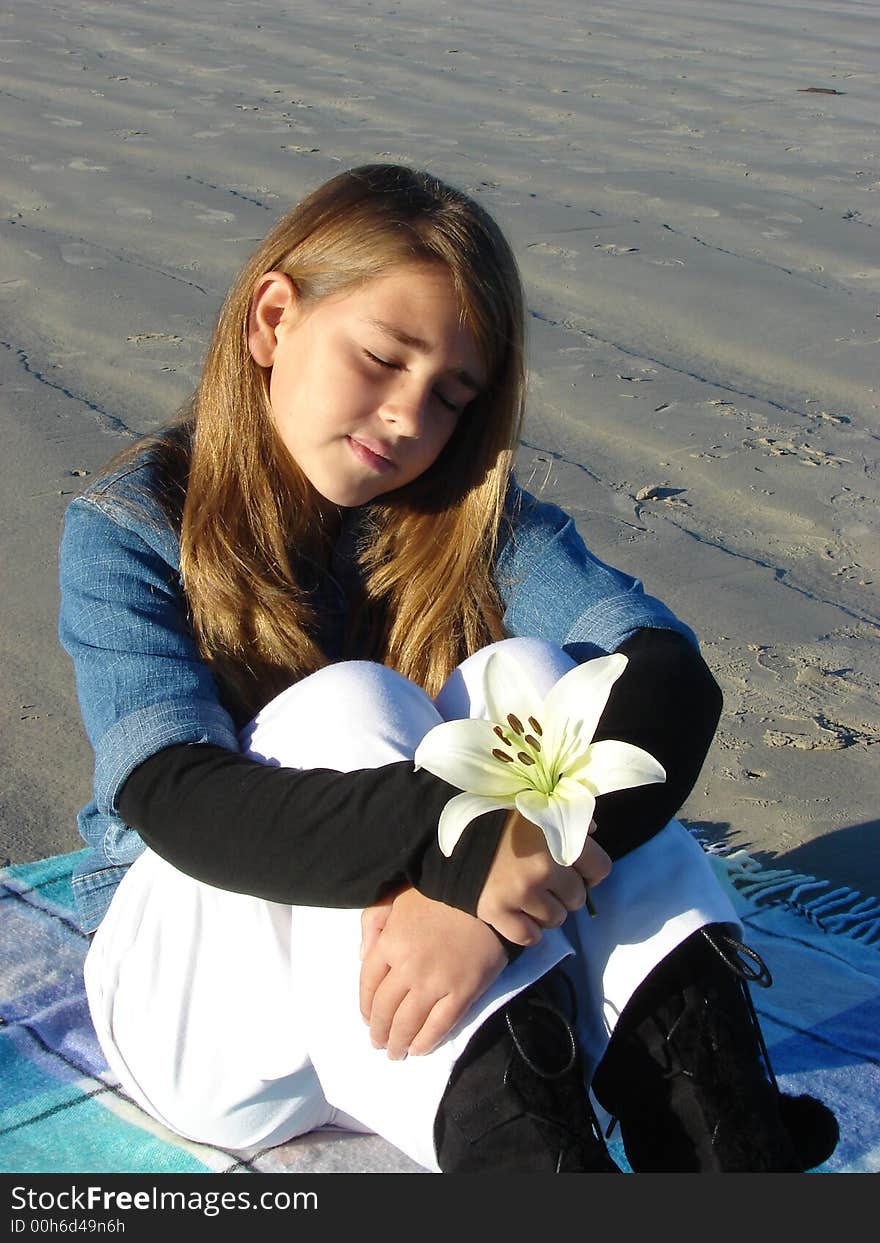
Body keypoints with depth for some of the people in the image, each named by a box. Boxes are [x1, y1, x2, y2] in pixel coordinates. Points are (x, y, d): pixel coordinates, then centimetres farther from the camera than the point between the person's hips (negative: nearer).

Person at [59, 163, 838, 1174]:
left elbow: (669, 673, -21)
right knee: (348, 702, -29)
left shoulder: (471, 515, -4)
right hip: (191, 967, -2)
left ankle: (716, 1130, -34)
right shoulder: (127, 531, -9)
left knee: (530, 674, -24)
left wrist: (489, 902, -39)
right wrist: (452, 837, -42)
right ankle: (534, 1146, -40)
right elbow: (169, 795, -25)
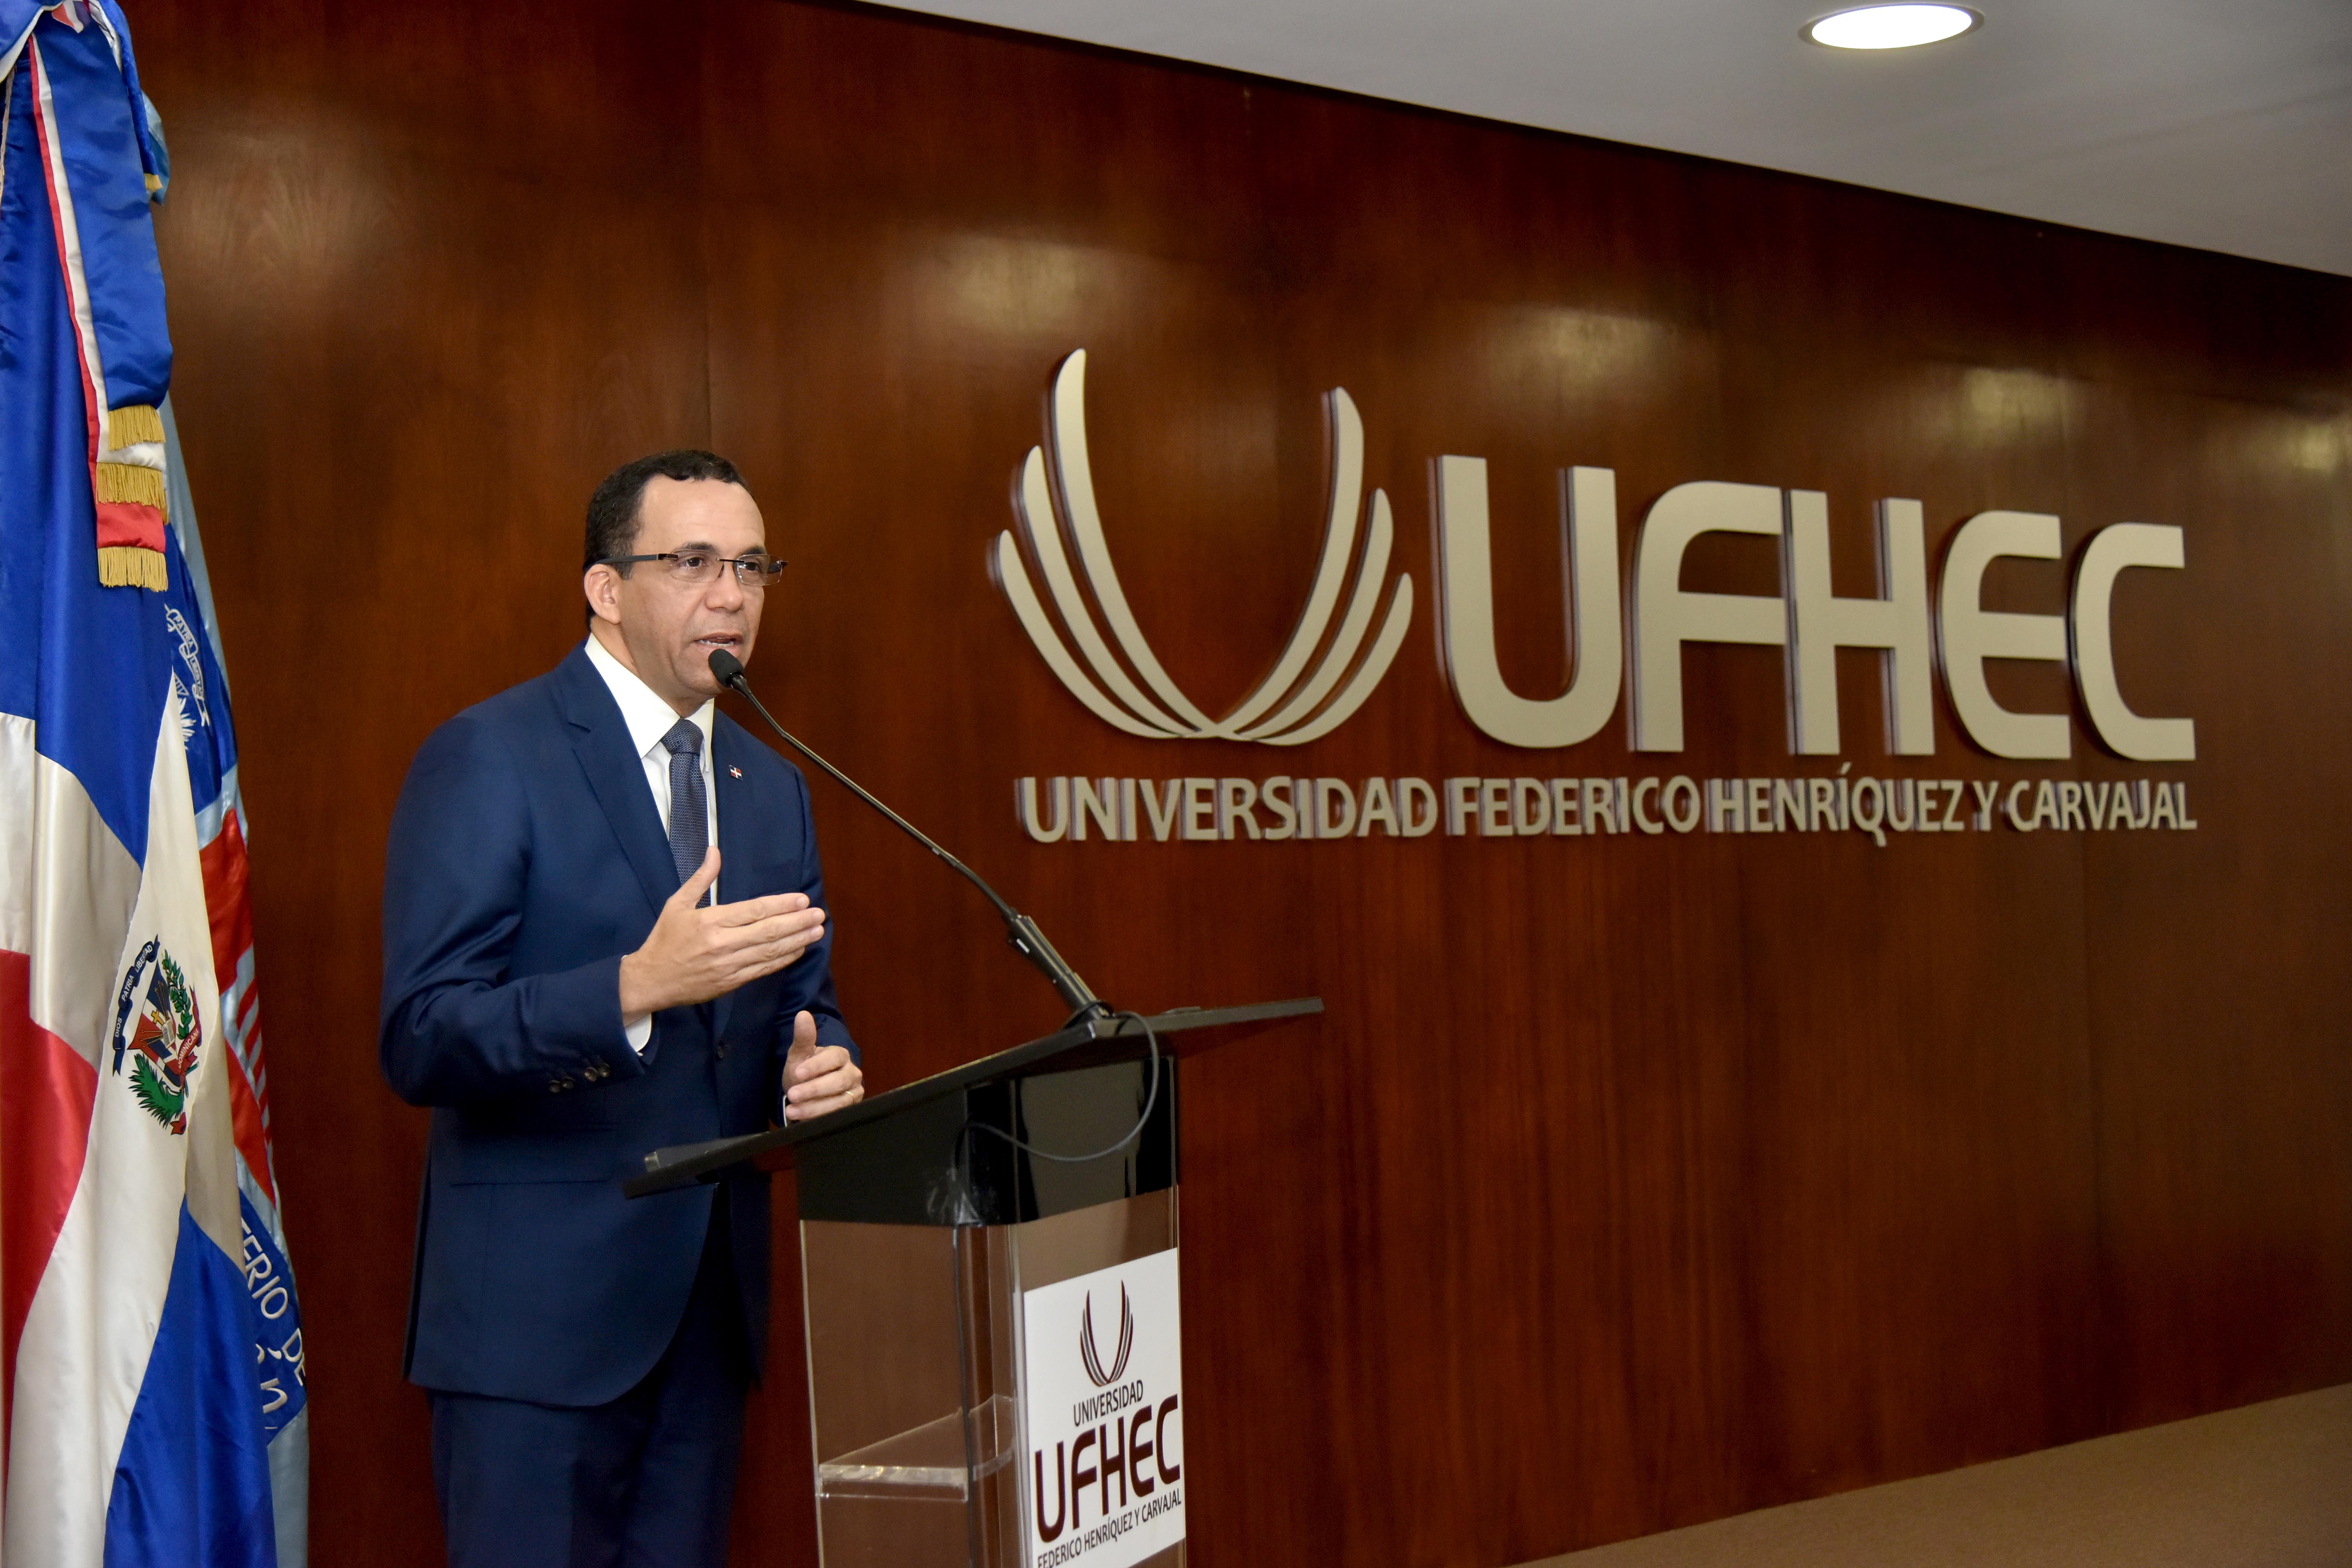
******
▶ [EXERCISE REQUIREMENTS]: Could you rewrite the data above with every "wrist" changed to "hand", keeping everything else identical and leaving out the pictures?

▶ [OUTPUT OF THE TASK]:
Body keypoints with depth for some of the people in the image, each named by a box. Boxes are [x1, y1, x2, y2] in pixel coordinates. Points are (x, y, d): pixel coordinates, then centimetres farther from the camera than the point between the person's hips (negative: nearer).

Person at [59, 163, 838, 1174]:
left elbow: (669, 673, -21)
right knee: (348, 702, -29)
left shoulder: (471, 515, -4)
right hip: (191, 967, -2)
left ankle: (716, 1130, -34)
right shoulder: (127, 531, -9)
left knee: (530, 674, -24)
left hand: (489, 902, -39)
right hand: (452, 837, -42)
right ankle: (534, 1146, -40)
right elbow: (169, 795, -25)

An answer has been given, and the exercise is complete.